Inside there was no light, but there was, for the moment, air. The hull began flooding through the steam system; the steam pipes that had drawn their pressure and flow from the reactor compartment had been sheared off at the forward bulkhead, and now, instead of steam, seawater poured down the pipes, filling the turbine casings, the condensers and coming out the steam traps and cracks formed in the piping by the admission of freezing salty seawater into what moments before had been a 500-degree carbon-steel pipe. A refrigeration unit in the lower deck of the space began leaking high-pressure refrigerant gas into the hull, the R-lll toxic but nearly odorless. Bodies littered the upper deck of the hull, the men who had been evacuated from the forward hatch. Those conscious began to choke from the atmospheric contamination.
The depth of the hull was 1,260 feet, above crush depth but deep enough that the souls trapped inside could be considered to have no future.
“Four, three, two, one, full thrust, and tube release! The weapon is away!” al-Maari seemed caught up in the countdown and the launch of the Hiroshima missile.
Sharef looked at the jubilant faces around him, wondering if he were the only one who remembered that one, maybe two million deaths would come of it. The men around him, even Sihoud — or perhaps especially Sihoud — at this moment seemed like children to him, embroiled in their games and their fighting, ignorant of larger issues and realities. It was a big game to them, he thought.
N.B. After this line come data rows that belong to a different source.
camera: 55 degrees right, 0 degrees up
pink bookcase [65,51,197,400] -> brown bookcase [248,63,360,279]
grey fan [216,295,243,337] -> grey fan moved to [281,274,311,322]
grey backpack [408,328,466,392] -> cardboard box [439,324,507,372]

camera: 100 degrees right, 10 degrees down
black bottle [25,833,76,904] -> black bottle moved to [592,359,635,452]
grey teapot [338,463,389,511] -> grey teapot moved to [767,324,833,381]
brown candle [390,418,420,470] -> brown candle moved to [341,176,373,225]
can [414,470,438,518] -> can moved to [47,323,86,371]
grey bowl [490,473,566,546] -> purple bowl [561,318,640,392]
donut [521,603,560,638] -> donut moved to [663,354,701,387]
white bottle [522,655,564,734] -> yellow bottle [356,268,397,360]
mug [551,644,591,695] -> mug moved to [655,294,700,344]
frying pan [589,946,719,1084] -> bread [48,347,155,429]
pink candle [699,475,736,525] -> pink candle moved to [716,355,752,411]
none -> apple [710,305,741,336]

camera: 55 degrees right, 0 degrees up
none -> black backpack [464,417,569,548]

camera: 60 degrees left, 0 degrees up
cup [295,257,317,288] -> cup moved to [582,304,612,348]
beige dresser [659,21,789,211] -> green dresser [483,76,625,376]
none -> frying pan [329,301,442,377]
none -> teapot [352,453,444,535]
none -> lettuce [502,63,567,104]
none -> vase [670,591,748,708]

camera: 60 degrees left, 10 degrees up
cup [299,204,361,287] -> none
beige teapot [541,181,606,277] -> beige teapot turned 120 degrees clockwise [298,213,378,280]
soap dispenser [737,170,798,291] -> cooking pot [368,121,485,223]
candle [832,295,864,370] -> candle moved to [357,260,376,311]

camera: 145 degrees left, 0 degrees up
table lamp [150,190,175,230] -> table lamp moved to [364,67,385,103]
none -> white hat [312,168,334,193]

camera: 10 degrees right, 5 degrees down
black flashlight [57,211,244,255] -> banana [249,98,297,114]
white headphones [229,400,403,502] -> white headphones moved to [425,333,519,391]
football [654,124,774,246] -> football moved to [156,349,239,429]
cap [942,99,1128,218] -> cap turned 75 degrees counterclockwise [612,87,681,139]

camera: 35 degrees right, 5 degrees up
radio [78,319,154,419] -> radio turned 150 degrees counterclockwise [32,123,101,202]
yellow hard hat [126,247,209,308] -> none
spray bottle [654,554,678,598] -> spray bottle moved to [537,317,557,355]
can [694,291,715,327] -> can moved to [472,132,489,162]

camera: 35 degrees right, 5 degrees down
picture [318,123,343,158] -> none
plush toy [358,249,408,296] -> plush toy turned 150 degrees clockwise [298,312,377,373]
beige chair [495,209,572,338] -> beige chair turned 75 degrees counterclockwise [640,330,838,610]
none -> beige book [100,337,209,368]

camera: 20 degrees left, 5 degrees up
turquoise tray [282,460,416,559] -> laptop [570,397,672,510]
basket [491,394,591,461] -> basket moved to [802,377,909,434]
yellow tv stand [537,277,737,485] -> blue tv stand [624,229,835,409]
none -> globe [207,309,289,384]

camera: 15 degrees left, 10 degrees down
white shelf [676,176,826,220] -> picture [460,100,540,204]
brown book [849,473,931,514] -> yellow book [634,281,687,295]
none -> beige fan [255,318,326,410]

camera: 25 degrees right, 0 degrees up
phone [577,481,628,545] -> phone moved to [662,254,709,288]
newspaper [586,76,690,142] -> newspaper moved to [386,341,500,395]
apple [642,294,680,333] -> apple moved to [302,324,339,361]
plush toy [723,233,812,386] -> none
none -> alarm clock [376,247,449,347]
In a few seconds the sonar system would report the health of the missile, whether its first stage had ignited and lifted it to its trajectory—
A rushing sound suddenly could be made out, coming directly from outside the hull. At first Sharef assumed it to be the rocket motor of the Hiroshima missile igniting, but it was coming from abeam to port, sounding like it was right outside the control room. The noise grew louder, incredibly loud.
Tawkidi barely had time to say, “What the—”
The Vortex missile’s swim-time was extraordinarily brief. It had raced beneath the ice floes faster than anything else had ever gone. Its blue laser target-acquisition system activated as it searched the water ahead for signs of the manmade hull. It picked up the target, just in time for a momentary correction of its directional nozzle, pointing the nose cone of the missile directly at the midpoint of the target hull.
The hull grew from a dot to a giant in a tenth of a second.
The forward nose cone of the missile smashed into the hull midsection at 300 knots, the signal for the Plastic-Pac explosive to detonate. The ultrasecret explosive package had achieved, with molecular densities unknown outside of the lab, the compacting of a conventional explosive into a tiny space, the huge Vortex missile packed with several tons of the material. The explosive power compared to the yield of a small nuclear warhead.
The warhead detonated into a high-temperature, ultrahigh-pressure plasma, the fireball temperature momentarily reaching up to nearly the temperature of the surface of the sun.
The metal and plastic fiber optics inside the hull was vaporized in the first several milliseconds of the explosion. The blast ripped the bow from the stern, blew the hull to splinters and rained a debris field down to the bottom of the sea, only the forward ballast-tank section and the furthest aft X-tail intact, the remainder pulverized and half-melted.
The men aboard died so quickly that their eyes, seeing the white flash of light of the explosion, did not have time to pass the vision down the optic nerves to their brains. By the time the impulses were halfway down their optic nerves, their brains were vaporized by the plasma. The Second Captain, operating at much higher thought-processing speeds, registered the blast and the sequential loss of function, feeling itself die, its last processing resembling human panic, then settling into sadness, and it too succumbed.
A piece of debris mostly intact at the bottom of the sea, 3,700 meters below the icy surface, was a jewelled dagger, the scarred blade still bearing the barely legible inscription: general MOHAMMED AL-SIHOUD, KHALIB AND SWORD OF ISLAM.
There was nothing else left of him. Or of any of the other crew members.
The Hiroshima missile airframe, just clearing the tube door when the Vortex missile exploded, was blown into three pieces by the blast and shock wave of the fiery detonation. It drifted to the bottom, the Scorpion warhead mostly intact. The warhead mechanics, the ethylene gas bottle and the plutonium dispersion matrix, imploded from the pressure at a depth of some 2,000 meters, scattering the plutonium dust over the bottom, making the debris field of what had been the Combined Naval Force vessel Hegira a radioactive dustbin.